====== Data extract

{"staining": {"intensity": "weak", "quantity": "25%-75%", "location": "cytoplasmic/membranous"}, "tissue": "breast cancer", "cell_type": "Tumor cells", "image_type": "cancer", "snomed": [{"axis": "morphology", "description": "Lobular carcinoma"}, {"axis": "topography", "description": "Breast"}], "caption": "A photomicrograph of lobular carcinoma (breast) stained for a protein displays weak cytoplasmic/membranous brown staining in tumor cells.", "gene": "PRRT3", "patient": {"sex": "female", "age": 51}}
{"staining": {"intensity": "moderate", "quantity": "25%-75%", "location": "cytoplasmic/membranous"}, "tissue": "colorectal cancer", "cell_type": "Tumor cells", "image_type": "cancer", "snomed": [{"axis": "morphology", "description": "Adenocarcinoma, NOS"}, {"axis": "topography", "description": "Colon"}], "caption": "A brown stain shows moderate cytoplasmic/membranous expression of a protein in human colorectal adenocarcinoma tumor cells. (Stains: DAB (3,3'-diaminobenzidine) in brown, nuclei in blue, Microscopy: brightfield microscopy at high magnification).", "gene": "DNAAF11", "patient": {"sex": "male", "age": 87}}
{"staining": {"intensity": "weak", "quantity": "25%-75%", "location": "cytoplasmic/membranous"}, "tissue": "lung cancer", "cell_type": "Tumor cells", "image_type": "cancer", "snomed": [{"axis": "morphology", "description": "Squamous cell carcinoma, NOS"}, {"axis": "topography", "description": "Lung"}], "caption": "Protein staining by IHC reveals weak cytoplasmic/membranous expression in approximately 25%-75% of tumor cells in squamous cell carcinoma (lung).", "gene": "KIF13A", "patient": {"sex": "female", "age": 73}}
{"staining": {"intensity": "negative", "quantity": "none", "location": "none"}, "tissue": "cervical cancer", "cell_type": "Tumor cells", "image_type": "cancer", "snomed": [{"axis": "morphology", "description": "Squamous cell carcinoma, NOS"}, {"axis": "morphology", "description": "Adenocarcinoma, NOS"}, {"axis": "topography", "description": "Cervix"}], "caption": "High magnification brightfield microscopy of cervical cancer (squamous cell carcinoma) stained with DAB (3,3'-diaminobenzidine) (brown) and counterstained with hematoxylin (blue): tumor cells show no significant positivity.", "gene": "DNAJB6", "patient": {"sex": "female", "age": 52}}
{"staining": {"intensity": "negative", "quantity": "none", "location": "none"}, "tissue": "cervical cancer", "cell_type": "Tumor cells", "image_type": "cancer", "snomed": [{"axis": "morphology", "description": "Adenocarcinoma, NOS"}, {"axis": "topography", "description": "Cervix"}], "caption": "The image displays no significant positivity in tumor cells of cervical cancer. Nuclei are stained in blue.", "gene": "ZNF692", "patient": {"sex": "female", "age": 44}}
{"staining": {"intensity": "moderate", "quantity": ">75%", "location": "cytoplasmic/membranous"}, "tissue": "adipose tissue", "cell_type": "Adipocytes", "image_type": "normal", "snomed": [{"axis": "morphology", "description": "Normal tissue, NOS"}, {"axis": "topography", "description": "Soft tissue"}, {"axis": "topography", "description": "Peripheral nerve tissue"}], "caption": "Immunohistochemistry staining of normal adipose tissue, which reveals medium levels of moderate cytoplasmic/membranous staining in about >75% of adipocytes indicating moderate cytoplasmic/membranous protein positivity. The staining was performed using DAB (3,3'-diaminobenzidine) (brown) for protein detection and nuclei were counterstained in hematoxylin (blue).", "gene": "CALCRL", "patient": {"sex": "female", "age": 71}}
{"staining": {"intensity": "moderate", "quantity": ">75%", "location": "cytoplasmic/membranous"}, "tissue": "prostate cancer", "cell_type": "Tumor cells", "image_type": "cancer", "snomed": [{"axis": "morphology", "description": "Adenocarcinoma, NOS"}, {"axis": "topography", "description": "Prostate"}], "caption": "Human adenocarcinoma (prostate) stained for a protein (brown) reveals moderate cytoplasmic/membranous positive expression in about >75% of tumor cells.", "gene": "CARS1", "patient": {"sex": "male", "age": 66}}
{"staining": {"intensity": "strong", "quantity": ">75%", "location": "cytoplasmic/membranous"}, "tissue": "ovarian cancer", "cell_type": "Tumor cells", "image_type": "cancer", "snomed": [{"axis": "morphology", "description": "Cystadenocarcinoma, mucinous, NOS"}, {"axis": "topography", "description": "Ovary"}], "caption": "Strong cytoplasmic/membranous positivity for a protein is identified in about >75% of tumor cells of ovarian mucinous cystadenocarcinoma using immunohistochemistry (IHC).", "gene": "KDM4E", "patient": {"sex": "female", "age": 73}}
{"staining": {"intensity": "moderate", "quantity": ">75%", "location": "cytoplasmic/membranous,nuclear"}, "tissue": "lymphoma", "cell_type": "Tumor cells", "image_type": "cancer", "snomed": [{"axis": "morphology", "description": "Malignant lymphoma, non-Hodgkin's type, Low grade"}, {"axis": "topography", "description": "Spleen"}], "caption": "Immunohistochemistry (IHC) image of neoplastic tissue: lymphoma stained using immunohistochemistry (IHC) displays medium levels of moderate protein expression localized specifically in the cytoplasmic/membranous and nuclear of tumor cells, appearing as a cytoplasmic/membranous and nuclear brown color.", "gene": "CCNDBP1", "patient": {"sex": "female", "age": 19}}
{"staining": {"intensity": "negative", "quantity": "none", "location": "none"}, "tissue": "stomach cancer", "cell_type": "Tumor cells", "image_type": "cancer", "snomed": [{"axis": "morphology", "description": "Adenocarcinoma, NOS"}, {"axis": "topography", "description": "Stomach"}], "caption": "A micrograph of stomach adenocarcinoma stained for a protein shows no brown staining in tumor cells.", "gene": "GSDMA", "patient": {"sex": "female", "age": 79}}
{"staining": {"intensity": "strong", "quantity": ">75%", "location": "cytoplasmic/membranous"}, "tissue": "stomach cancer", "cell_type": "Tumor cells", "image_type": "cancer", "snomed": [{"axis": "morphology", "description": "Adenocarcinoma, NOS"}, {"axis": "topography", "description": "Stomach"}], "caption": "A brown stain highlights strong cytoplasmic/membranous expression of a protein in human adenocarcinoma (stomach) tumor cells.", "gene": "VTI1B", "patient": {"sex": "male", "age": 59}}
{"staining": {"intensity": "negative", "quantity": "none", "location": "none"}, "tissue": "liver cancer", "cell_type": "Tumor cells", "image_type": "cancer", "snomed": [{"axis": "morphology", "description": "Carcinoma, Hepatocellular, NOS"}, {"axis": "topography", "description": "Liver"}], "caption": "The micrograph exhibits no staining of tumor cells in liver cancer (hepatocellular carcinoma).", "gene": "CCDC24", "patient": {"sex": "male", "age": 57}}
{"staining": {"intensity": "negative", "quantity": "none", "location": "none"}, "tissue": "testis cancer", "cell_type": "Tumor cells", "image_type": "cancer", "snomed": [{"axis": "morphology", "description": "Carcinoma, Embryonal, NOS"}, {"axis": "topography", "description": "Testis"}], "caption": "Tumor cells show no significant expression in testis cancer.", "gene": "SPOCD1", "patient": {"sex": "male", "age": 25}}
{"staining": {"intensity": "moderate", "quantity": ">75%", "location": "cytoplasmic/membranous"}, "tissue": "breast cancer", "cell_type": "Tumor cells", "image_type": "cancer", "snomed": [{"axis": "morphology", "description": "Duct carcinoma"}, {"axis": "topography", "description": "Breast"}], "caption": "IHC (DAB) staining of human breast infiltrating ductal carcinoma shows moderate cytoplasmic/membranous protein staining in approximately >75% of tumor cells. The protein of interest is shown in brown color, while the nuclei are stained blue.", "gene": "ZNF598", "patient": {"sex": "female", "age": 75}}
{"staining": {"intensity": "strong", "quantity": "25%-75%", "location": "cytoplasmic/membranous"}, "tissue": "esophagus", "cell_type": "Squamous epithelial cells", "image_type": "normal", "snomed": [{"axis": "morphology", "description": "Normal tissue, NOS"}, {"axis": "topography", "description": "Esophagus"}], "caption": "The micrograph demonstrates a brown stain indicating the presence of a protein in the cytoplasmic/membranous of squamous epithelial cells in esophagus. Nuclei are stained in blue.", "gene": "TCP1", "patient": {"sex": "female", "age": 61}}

============

What is needed is every line from the data above that includes the string "stomach", copied out.

{"staining": {"intensity": "negative", "quantity": "none", "location": "none"}, "tissue": "stomach cancer", "cell_type": "Tumor cells", "image_type": "cancer", "snomed": [{"axis": "morphology", "description": "Adenocarcinoma, NOS"}, {"axis": "topography", "description": "Stomach"}], "caption": "A micrograph of stomach adenocarcinoma stained for a protein shows no brown staining in tumor cells.", "gene": "GSDMA", "patient": {"sex": "female", "age": 79}}
{"staining": {"intensity": "strong", "quantity": ">75%", "location": "cytoplasmic/membranous"}, "tissue": "stomach cancer", "cell_type": "Tumor cells", "image_type": "cancer", "snomed": [{"axis": "morphology", "description": "Adenocarcinoma, NOS"}, {"axis": "topography", "description": "Stomach"}], "caption": "A brown stain highlights strong cytoplasmic/membranous expression of a protein in human adenocarcinoma (stomach) tumor cells.", "gene": "VTI1B", "patient": {"sex": "male", "age": 59}}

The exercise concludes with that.